Saidur Rahman, Ph.D.

Chemistry and Computer Science Building (CCSB.), Room: 3.1022

msrahman3@utep.edu

915-747-5882

Assistant Professor

Department: Computer Science

Dr. Mohammad Saidur Rahman is an Assistant Professor in the Department of Computer Science at the University of Texas at El Paso (UTEP). His research focuses on the intersection of machine learning, cybersecurity, and quantum security, with a primary focus on developing ML-driven intelligent systems for malware and network traffic analysis.

Among others, his work explores continual learning frameworks for improved malware detection and classification. His contributions also extend to large-scale malware datasets and binary analysis pipelines, where he combines machine learning with reverse engineering and program analysis to automate feature extraction from binaries and improve resilience against adversarial manipulation. In network security domain, Dr. Rahman examines how machine learning can both reveal and mitigate vulnerabilities in encrypted traffic, improving privacy and resilience. By designing attack and defense models, his work advances the understanding of information leakage and privacy risks in encrypted environments.

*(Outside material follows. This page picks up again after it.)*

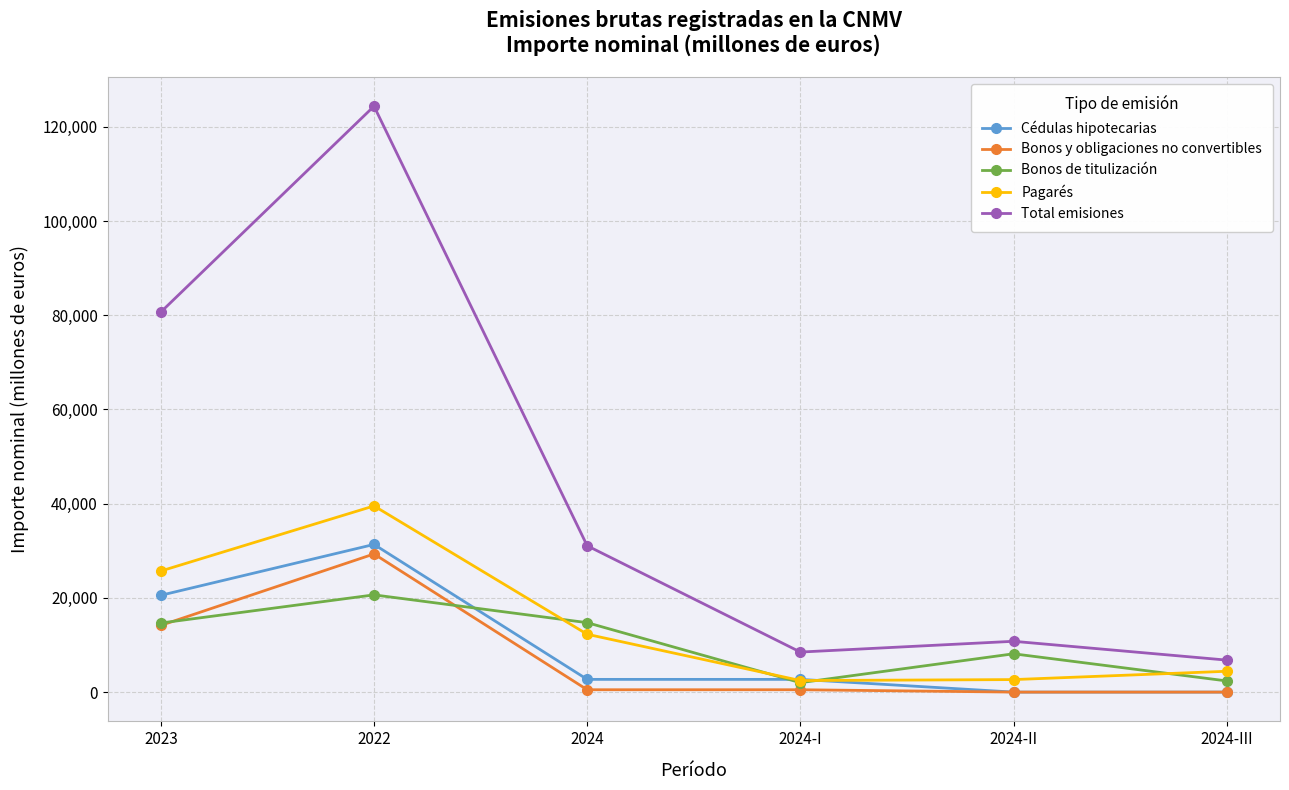

What is the label of the 3rd point from the left?

2024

Furthermore, Dr. Rahman has led investigations into post-quantum cryptography (PQC) migration strategies for IoT devices, evaluating NIST candidate algorithms such as Kyber, BIKE, and HQC. His work also explores quantum key distribution (QKD) for satellite and anonymous communication networks like Tor, addressing real-world integration and security challenges.

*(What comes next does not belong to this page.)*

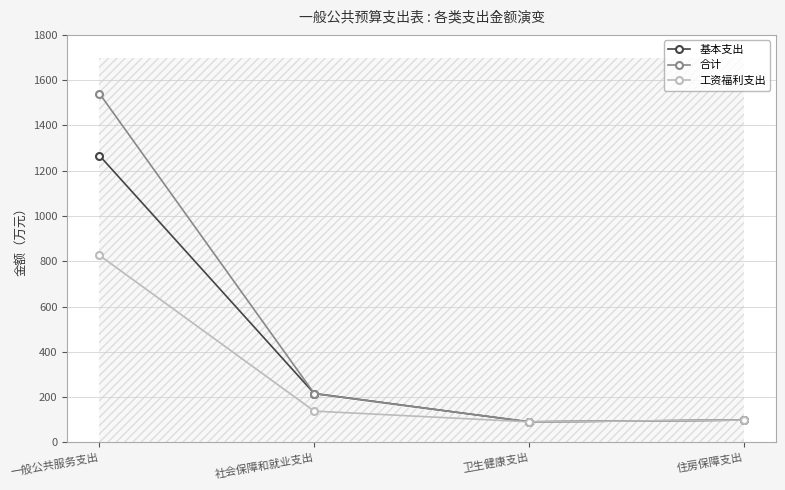

True or false: 合计 and 基本支出 intersect in this chart.

False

Dr. Rahman's research contributions have been recognized in premier venues in security and privacy, including IEEE S&P, ACM CCS, PoPETS, and IEEE TIFS, as well as in leading machine learning conferences such as AAAI and CoLLAs, and in quantum communications venues, including IEEE QCNC and IEEE QCE. He has been recognized as a rising star in AI and ML for security by the IEEE TCCN SIG on Artificial Intelligence and Machine Learning in Security.

Other Affiliations: Computational Science Program, RIMES

Keywords of Expertise: Machine Learning, Endpoint Security, Network Security, Privacy, Quantum Security.